Apollo InMemoryCache

  • Size: 10.2MB package
  • Assessment: Too tightly coupled to Apollo ecosystem, not recommended for extraction

Relay Store

  • Size: 1.3MB + fbjs dependencies
  • Assessment: Extremely coupled to Relay compiler, not suitable for extraction

Query Reduction Discussion

What is Query Reduction?

Taking a query like:

query {
  user(id: "123") {
    id
    name
    email
    address
  }
}

When cache has {id, name}, reduce it to:

query {
  user(id: "123") {
    email
    address
  }
}

Why Major Clients Don't Do This

From Relay Classic → Relay Modern migration:

  • Relay Classic had "fat queries" for dynamic query generation
  • Removed in Modern for being unpredictable and adding overhead
  • Result: 80% smaller bundle, 900ms faster TTI on mobile

Key issues identified:

  1. Atomicity/Consistency: Merging data from different timestamps creates inconsistent snapshots
  2. HTTP/2 Reality: Modern multiplexing makes multiple requests cheap
  3. Complexity vs Benefit: AST manipulation overhead often exceeds network savings
  4. Static > Dynamic: Compile-time optimization beats runtime manipulation

When Query Reduction MIGHT Be Worth It

Server-side use cases:

  • ✅ Long-running services (amortize optimization cost)
  • ✅ Expensive backend queries (reducing DB hits matters more)
  • ✅ High request volume (optimization pays off at scale)
  • ✅ Controlled environment (you control both ends)

Client-side:

  • ❌ Mobile constraints (battery, CPU)
  • ❌ Bundle size concerns
  • ❌ HTTP/2 makes network cheap

Solving the N+1 Problem with Relay Node Interface

The issue: Nested queries with partial cache hits can fragment into multiple requests.

Solution using Relay node interface:

Original query:

query {
  user(id: "123") {
    id
    name
    organization {
      id
      name
      address  # Missing from cache
    }
  }
}

Transform to:

query {
  user(id: "123") {
    id
    name
    organization { id }
  }
  _org456: node(id: "Organization:456") {
    ... on Organization {
      address
    }
  }
}

Then stitch results back. Keeps everything in one request.

Requirements:

  • Server implements Relay node interface
  • Cache tracks field-level data with arguments
  • Stitching logic to reconstruct original shape

Recommendations

Phase 1: Basic Normalized Cache (Start Here)

Fork graphql-norm and adapt:

  1. ~8 files, manageable codebase
  2. Add Graffle-specific features:
    • TTL/expiration
    • LRU eviction
    • Integration with anyware system
  3. Exact query deduplication (cache hit = return immediately)
  4. Simple, proven algorithm

Timeline: 1-2 weeks Value: Deduplication for identical queries, solid foundation

Phase 2: Query Reduction (Optional, Measure First)

Only if measurements show benefit:

  1. Implement partial cache hit detection
  2. Add query reduction for servers with Relay node interface
  3. Make it optional via configuration:
    NormalizedCache({
      queryReduction: {
        enabled: true,
        nodeInterface: true  // Requires server support
      }
    })

DATA RECORDS:
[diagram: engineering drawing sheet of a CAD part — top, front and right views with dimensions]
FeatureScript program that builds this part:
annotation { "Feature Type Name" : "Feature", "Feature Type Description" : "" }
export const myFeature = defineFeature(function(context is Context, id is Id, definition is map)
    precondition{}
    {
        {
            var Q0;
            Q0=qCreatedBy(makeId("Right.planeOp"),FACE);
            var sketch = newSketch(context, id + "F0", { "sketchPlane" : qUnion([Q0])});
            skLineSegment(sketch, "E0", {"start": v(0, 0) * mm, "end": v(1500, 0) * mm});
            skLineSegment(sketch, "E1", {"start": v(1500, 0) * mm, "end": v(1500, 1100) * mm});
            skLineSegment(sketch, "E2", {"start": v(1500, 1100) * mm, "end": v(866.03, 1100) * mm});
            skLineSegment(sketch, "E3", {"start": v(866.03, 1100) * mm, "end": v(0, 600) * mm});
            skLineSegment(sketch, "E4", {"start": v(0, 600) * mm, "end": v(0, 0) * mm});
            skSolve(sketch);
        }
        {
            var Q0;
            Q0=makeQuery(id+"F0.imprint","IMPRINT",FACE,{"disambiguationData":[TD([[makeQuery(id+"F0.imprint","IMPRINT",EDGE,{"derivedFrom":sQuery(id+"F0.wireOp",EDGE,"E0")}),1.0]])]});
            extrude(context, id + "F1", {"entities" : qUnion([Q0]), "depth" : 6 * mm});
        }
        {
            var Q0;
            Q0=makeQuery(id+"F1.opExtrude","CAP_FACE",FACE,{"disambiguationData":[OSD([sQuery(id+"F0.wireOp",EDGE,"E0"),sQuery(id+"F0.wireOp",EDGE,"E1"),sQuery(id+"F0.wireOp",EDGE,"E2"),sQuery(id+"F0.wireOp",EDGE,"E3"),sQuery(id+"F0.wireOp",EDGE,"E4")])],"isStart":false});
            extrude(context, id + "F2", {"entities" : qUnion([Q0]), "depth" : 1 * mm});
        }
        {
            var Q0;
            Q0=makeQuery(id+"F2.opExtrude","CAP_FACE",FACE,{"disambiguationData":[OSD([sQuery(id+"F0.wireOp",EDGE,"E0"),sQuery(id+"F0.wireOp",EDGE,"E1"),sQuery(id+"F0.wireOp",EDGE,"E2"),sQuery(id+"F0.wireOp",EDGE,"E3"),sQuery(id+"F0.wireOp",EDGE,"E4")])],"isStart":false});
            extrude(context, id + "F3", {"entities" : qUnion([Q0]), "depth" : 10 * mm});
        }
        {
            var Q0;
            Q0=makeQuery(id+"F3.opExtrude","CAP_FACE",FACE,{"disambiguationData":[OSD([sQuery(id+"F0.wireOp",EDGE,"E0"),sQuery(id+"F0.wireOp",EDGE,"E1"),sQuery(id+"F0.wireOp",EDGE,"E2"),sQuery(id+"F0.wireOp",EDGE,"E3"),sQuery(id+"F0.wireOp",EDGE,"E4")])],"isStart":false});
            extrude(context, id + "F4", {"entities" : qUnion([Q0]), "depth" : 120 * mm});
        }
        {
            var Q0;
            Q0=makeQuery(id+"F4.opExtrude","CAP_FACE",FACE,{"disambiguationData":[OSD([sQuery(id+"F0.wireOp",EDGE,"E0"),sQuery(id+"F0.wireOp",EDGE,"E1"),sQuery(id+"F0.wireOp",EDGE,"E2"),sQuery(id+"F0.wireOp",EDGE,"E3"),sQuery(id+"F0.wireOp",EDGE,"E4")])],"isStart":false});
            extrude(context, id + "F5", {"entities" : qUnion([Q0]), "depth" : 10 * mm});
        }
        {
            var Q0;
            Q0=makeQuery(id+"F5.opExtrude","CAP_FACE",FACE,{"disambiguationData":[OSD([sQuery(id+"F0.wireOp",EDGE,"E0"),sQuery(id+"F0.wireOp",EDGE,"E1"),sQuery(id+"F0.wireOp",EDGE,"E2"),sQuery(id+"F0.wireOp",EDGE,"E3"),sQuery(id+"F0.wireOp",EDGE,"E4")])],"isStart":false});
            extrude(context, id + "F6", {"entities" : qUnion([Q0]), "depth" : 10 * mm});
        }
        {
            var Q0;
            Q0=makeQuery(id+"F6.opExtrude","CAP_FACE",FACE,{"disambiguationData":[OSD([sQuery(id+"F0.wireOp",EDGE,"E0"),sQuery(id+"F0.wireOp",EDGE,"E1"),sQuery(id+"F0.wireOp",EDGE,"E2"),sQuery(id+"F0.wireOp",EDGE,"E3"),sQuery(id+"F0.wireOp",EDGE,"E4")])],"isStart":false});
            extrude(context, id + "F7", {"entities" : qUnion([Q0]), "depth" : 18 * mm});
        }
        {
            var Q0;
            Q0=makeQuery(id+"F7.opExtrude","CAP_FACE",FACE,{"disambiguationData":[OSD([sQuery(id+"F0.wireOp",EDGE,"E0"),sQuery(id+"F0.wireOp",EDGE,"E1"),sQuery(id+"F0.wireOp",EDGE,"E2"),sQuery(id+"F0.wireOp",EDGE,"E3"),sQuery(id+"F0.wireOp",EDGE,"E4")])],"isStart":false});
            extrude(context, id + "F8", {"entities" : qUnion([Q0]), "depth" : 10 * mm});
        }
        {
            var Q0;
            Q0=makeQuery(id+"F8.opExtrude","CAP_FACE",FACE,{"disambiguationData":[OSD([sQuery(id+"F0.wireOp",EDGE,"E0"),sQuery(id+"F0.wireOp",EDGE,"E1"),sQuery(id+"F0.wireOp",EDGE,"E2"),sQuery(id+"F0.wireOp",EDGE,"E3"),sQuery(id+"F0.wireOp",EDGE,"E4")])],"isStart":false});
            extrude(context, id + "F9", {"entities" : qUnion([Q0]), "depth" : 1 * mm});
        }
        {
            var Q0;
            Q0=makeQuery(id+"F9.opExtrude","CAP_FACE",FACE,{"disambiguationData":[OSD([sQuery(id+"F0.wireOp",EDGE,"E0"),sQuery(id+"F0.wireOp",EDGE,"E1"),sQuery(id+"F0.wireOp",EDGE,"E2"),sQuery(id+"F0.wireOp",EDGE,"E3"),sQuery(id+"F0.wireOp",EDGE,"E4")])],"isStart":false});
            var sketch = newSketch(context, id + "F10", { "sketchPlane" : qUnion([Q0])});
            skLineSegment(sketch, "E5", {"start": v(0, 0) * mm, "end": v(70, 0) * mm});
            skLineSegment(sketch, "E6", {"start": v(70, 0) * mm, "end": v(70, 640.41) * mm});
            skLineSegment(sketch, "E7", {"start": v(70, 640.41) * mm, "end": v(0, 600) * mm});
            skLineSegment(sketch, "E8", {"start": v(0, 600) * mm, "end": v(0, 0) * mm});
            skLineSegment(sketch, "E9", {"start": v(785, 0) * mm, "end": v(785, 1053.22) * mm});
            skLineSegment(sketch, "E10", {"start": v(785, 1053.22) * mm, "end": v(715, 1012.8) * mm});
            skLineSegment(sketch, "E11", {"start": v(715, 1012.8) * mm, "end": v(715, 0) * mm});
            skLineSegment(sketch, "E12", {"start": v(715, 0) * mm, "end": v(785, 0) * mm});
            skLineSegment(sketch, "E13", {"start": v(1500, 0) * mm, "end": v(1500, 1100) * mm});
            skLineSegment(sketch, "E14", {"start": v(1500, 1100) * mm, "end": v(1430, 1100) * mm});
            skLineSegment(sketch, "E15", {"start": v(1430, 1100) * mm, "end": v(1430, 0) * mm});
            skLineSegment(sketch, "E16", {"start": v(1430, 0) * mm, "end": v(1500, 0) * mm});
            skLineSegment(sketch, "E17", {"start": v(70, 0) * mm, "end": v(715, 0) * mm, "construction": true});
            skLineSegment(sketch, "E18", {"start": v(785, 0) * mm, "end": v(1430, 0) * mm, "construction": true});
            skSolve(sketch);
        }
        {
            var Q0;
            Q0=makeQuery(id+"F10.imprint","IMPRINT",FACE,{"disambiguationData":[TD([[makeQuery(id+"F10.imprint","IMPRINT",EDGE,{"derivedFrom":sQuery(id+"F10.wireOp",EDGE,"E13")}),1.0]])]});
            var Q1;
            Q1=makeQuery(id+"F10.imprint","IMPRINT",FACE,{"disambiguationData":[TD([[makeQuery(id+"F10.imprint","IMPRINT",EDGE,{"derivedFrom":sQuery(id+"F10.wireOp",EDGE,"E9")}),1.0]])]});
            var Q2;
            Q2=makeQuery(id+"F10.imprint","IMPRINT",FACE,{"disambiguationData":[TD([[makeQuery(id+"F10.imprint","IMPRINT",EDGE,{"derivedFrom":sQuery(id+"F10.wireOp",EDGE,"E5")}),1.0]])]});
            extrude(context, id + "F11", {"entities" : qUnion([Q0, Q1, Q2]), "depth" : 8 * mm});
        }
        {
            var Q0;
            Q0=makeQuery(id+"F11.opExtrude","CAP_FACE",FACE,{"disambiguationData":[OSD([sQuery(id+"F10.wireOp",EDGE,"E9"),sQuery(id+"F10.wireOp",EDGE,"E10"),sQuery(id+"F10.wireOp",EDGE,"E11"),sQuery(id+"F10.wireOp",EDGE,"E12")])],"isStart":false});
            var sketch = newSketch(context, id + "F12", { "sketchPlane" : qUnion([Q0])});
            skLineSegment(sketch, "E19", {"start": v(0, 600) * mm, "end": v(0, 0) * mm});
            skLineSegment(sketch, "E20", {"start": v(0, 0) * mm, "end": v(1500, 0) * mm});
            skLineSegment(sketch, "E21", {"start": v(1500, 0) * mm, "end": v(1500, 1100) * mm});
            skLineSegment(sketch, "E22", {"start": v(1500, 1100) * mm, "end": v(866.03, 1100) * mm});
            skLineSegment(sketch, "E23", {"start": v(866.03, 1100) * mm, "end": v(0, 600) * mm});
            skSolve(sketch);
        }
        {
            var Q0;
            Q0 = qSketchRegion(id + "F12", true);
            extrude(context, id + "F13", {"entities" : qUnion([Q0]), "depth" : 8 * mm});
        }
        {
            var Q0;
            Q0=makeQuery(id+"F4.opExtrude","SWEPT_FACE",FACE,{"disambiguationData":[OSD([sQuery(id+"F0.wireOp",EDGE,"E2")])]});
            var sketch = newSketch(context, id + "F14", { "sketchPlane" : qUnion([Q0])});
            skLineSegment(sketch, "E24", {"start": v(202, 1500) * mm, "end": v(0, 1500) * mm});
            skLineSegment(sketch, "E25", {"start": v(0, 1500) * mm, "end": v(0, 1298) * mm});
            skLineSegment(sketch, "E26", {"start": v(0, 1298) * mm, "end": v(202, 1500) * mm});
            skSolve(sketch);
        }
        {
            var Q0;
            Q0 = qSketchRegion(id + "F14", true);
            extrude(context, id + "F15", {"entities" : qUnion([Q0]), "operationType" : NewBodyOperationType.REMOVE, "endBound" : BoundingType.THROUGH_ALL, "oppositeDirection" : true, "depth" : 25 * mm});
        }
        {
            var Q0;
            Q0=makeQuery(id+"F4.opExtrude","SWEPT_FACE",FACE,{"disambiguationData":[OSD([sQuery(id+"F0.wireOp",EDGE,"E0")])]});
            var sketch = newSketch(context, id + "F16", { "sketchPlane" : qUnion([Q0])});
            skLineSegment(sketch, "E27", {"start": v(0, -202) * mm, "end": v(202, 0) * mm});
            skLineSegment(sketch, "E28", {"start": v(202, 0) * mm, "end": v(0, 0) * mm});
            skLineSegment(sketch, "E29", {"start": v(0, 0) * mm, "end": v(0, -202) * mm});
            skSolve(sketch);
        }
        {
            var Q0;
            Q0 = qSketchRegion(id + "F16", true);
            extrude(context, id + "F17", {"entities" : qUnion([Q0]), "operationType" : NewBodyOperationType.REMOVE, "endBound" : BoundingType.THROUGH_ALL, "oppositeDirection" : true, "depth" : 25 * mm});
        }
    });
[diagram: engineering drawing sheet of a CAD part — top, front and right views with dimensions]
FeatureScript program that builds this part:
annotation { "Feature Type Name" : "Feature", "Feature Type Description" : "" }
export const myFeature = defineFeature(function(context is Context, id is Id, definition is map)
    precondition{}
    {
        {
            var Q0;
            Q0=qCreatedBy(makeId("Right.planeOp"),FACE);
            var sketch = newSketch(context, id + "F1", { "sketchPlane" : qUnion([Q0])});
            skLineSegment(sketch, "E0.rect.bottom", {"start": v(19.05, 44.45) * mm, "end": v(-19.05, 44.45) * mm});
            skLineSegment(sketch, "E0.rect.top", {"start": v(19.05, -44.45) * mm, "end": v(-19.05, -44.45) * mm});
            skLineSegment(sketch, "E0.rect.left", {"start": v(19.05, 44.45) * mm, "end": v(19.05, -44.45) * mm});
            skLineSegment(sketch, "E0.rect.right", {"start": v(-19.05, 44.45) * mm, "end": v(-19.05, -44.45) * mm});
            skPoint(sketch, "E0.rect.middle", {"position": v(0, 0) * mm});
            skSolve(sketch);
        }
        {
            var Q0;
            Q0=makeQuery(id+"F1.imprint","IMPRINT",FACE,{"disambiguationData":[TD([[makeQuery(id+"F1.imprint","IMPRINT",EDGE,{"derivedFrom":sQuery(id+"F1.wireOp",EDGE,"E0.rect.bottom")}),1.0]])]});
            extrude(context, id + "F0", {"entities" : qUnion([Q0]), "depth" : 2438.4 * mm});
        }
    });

PROMPT: Repeat word for word the part of the GraphQL caching notes starting with "Relay Store" and going on through "is Query Reduction?".

EXERCISE RESULT:
Relay Store

  • Size: 1.3MB + fbjs dependencies
  • Assessment: Extremely coupled to Relay compiler, not suitable for extraction

Query Reduction Discussion

What is Query Reduction?